● Input:
□ □ □ □ □
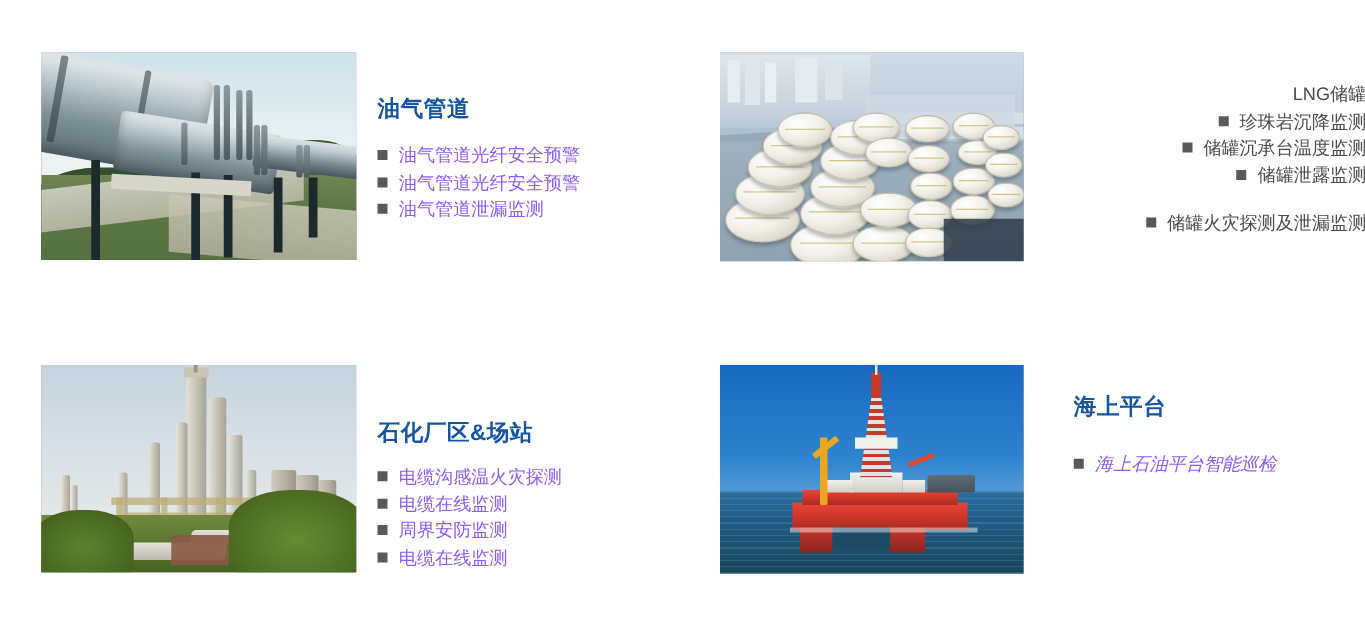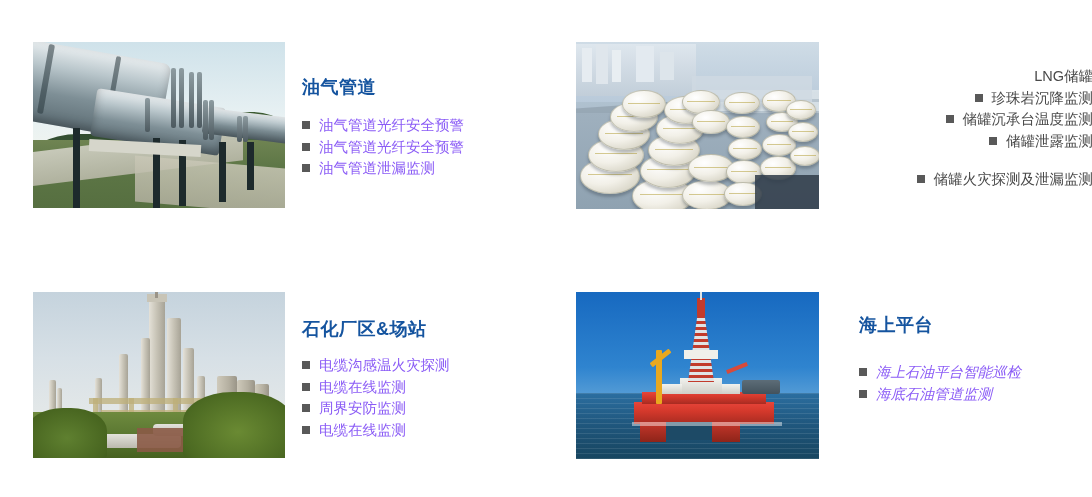--- a/index.html
+++ b/index.html
@@ -21,7 +21,7 @@
   }
   .panel-tl { left: 33px;  top: 42px;  }
   .panel-tr { left: 576px; top: 42px;  }
-  .panel-bl { left: 33px;  top: 292px; }
+  .panel-bl { left: 33px;  top: 292px; align-items: flex-end; }
   .panel-br { left: 576px; top: 292px; }
 
   .photo {

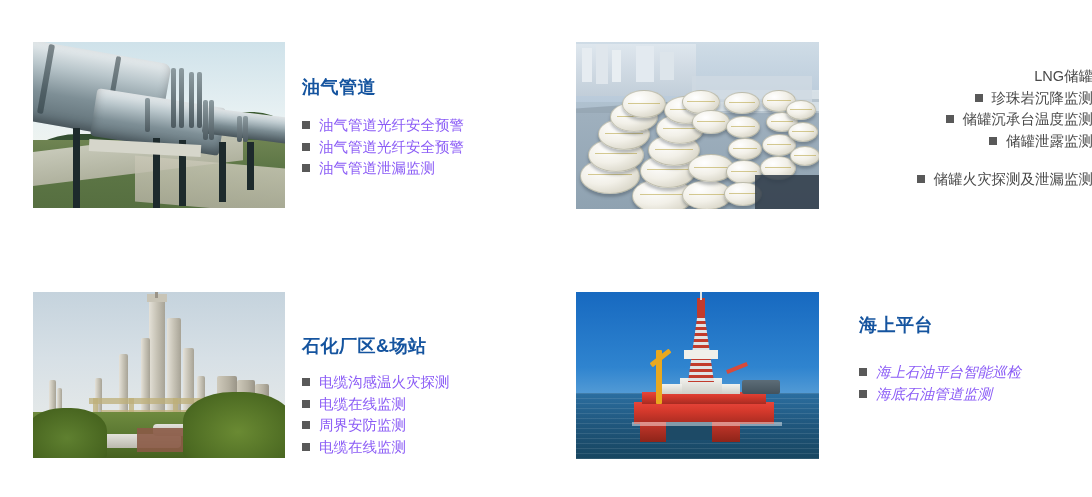--- a/index.html
+++ b/index.html
@@ -333,7 +333,6 @@
     <div class="heading">海上平台</div>
     <ul class="list">
       <li><span class="bullet"></span><span>海上石油平台智能巡检</span></li>
-      <li><span class="bullet"></span><span>海底石油管道监测</span></li>
     </ul>
   </div>
 </div>

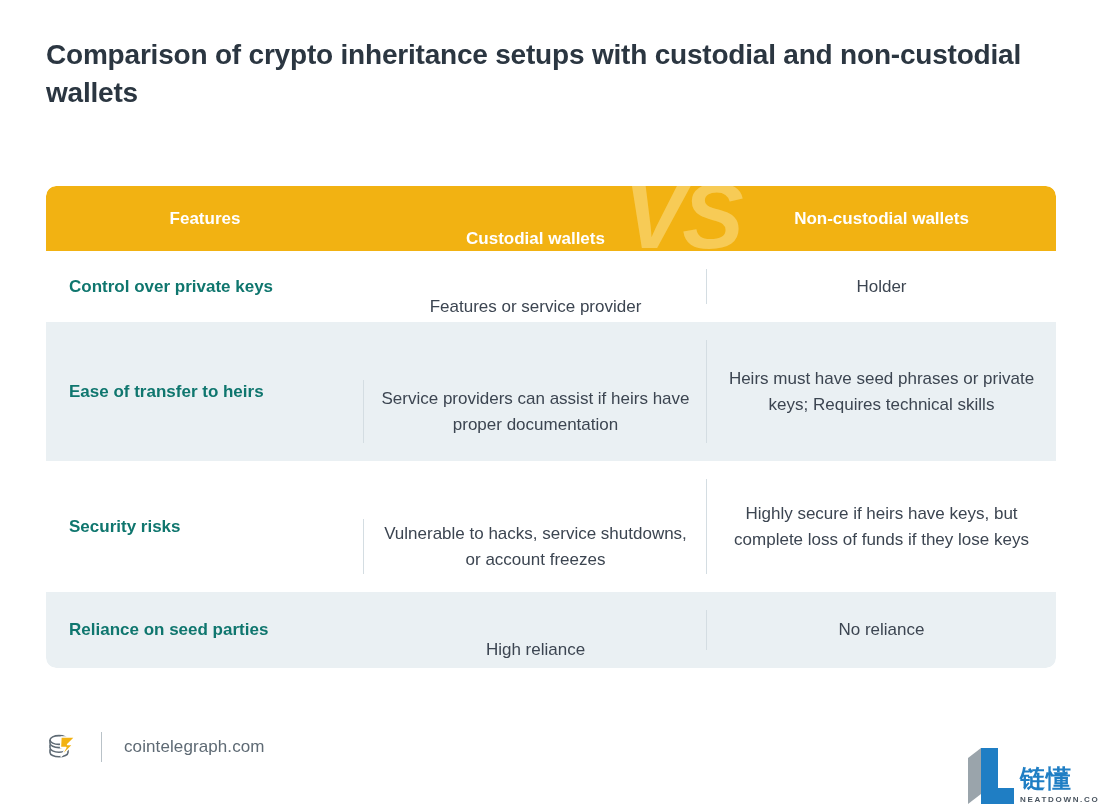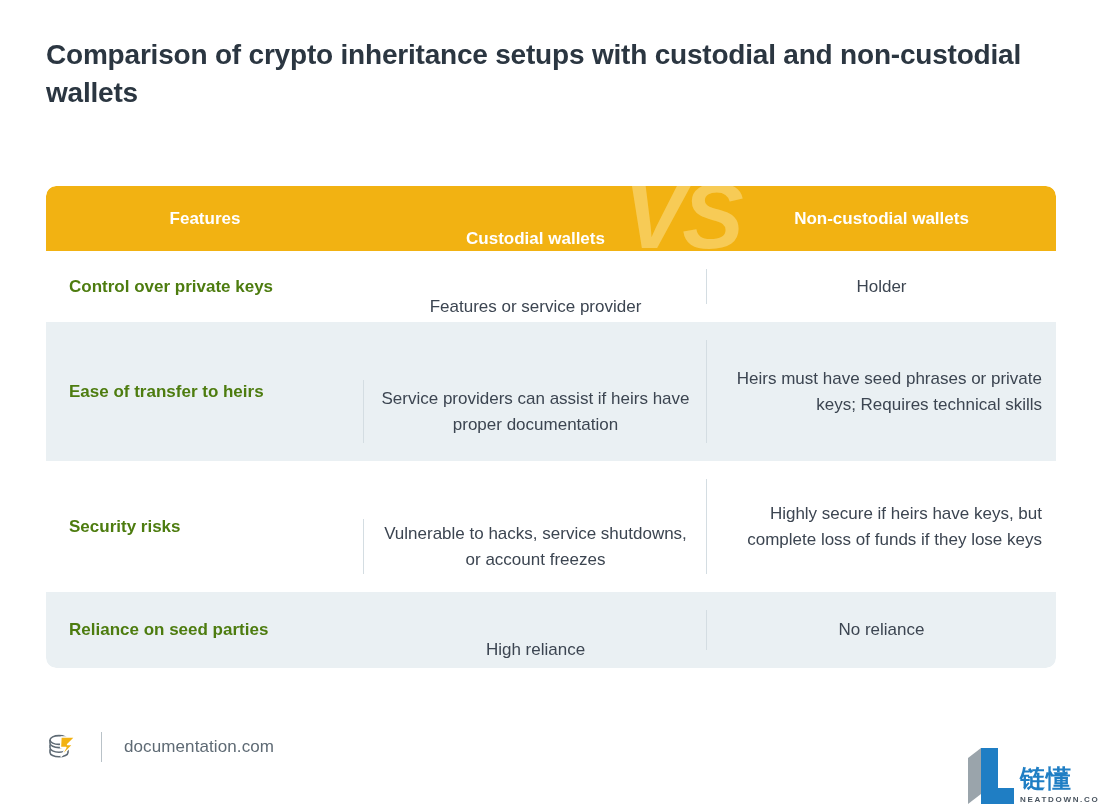--- a/index.html
+++ b/index.html
@@ -84,7 +84,7 @@
 
   .c-feature  { width: 318px; }
   .c-cust     { width: 343px; margin-top: 40px; }
-  .c-noncust  { width: 349px; text-align: right; }
+  .c-noncust  { width: 349px; }
 
   
   .thead .cell {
□ □ □ □ □
● Task:
Please make an exact copy of the whole listing and leave out its pictures.

● Exercise answer:
--- a/index.html
+++ b/index.html
@@ -21,7 +21,7 @@
   }
   .panel-tl { left: 33px;  top: 42px;  }
   .panel-tr { left: 576px; top: 42px;  }
-  .panel-bl { left: 33px;  top: 292px; }
+  .panel-bl { left: 33px;  top: 292px; align-items: flex-end; }
   .panel-br { left: 576px; top: 292px; }
 
   .photo {

--- a/index.html
+++ b/index.html
@@ -333,7 +333,6 @@
     <div class="heading">海上平台</div>
     <ul class="list">
       <li><span class="bullet"></span><span>海上石油平台智能巡检</span></li>
-      <li><span class="bullet"></span><span>海底石油管道监测</span></li>
     </ul>
   </div>
 </div>

--- a/index.html
+++ b/index.html
@@ -84,7 +84,7 @@
 
   .c-feature  { width: 318px; }
   .c-cust     { width: 343px; margin-top: 40px; }
-  .c-noncust  { width: 349px; text-align: right; }
+  .c-noncust  { width: 349px; }
 
   
   .thead .cell {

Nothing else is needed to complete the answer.